Pasar otomotif nasional juga diwarnai dengan update harga motor matic keluaran Yamaha, Honda, dan Suzuki pada awal Januari 2026. Berdasarkan pantauan redaksi Suara.com, harga berbagai model motor matic dari segmen entry level hingga premium cenderung stabil, walaupun ada beberapa penyesuaian harga dari pabrikan.

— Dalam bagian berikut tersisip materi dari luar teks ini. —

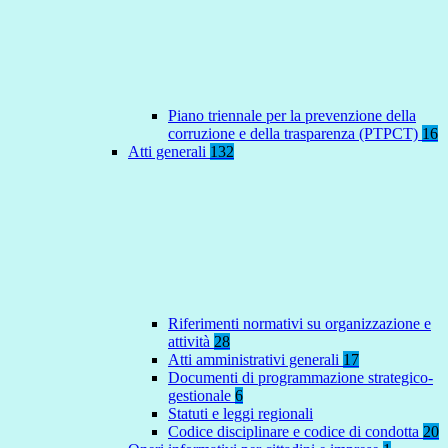
Piano triennale per la prevenzione della
corruzione e della trasparenza (PTPCT)
16
Atti generali
132
Riferimenti normativi su organizzazione e
attività
28
Atti amministrativi generali
17
Documenti di programmazione strategico-
gestionale
6
Statuti e leggi regionali
Codice disciplinare e codice di condotta
20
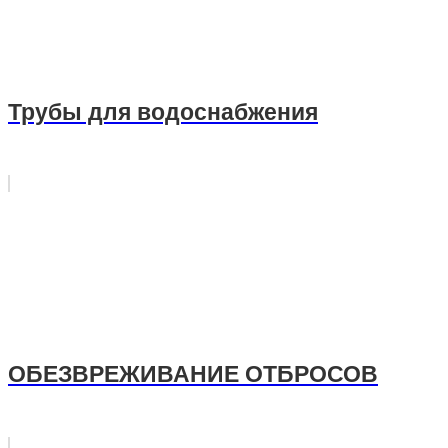
Трубы для водоснабжения
ОБЕЗВРЕЖИВАНИЕ ОТБРОСОВ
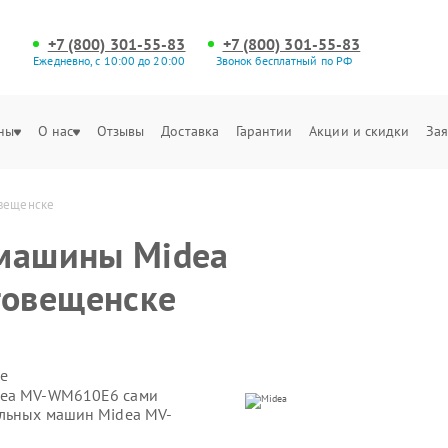
+7 (800) 301-55-83
+7 (800) 301-55-83
Ежедневно, с 10:00 до 20:00
Звонок бесплатный по РФ
ны
О нас
Отзывы
Доставка
Гарантии
Акции и скидки
Зая
овещенске
 машины Midea
говещенске
е
idea MV-WM610E6 сами
альных машин Midea MV-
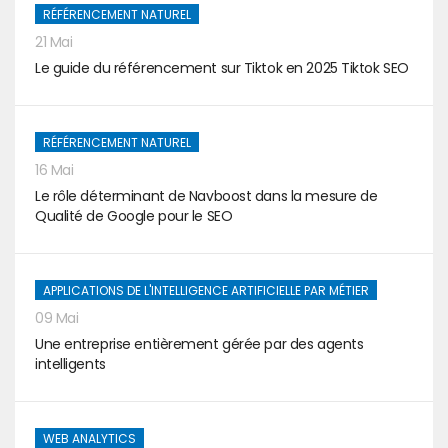
RÉFÉRENCEMENT NATUREL
21 Mai
Le guide du référencement sur Tiktok en 2025 Tiktok SEO
RÉFÉRENCEMENT NATUREL
16 Mai
Le rôle déterminant de Navboost dans la mesure de
Qualité de Google pour le SEO
APPLICATIONS DE L'INTELLIGENCE ARTIFICIELLE PAR MÉTIER
09 Mai
Une entreprise entièrement gérée par des agents
intelligents
WEB ANALYTICS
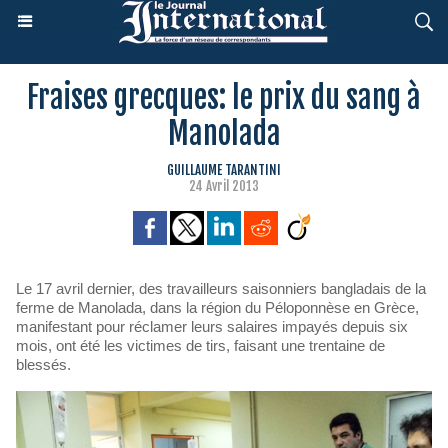
Fraises grecques: le prix du sang à
Manolada
GUILLAUME TARANTINI
24 Avril 2013
Le 17 avril dernier, des travailleurs saisonniers bangladais de la
ferme de Manolada, dans la région du Péloponnèse en Grèce,
manifestant pour réclamer leurs salaires impayés depuis six
mois, ont été les victimes de tirs, faisant une trentaine de
blessés.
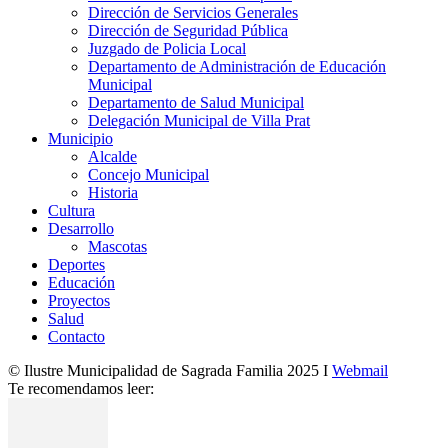
Dirección de Servicios Generales
Dirección de Seguridad Pública
Juzgado de Policia Local
Departamento de Administración de Educación
Municipal
Departamento de Salud Municipal
Delegación Municipal de Villa Prat
Municipio
Alcalde
Concejo Municipal
Historia
Cultura
Desarrollo
Mascotas
Deportes
Educación
Proyectos
Salud
Contacto
© Ilustre Municipalidad de Sagrada Familia 2025 I
Webmail
Te recomendamos leer:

Adapun daftar harga motor matic per Januari 2026 berdasarkan pantauan laman resmi pabrikan adalah sebagai berikut:

Merek Model Harga Januari 2026 (mulai dari)
Honda BeAT, Vario 125/160, Scoopy Rp 18-28 jutaan
Yamaha Mio Gear, Fazzio, Aerox, Lexi Rp 18-31 jutaan
Suzuki Nex II, Address, Burgman Street Rp 18-31 jutaan

Masyarakat diimbau terus memantau informasi terbaru dari sumber resmi untuk memastikan harga terkini dan mendapatkan promo terbaik.

Sorotan terhadap koleksi kendaraan pejabat dan insiden yang menimpa figur publik seperti Bobby Nasution menjadi cerminan tingginya perhatian masyarakat terhadap isu transparansi, keamanan, dan perkembangan industri otomotif nasional. Pilihan kendaraan, baik untuk kebutuhan pribadi maupun keluarga, turut menjadi indikator gaya hidup dan preferensi di tengah dinamika sosial-ekonomi masyarakat.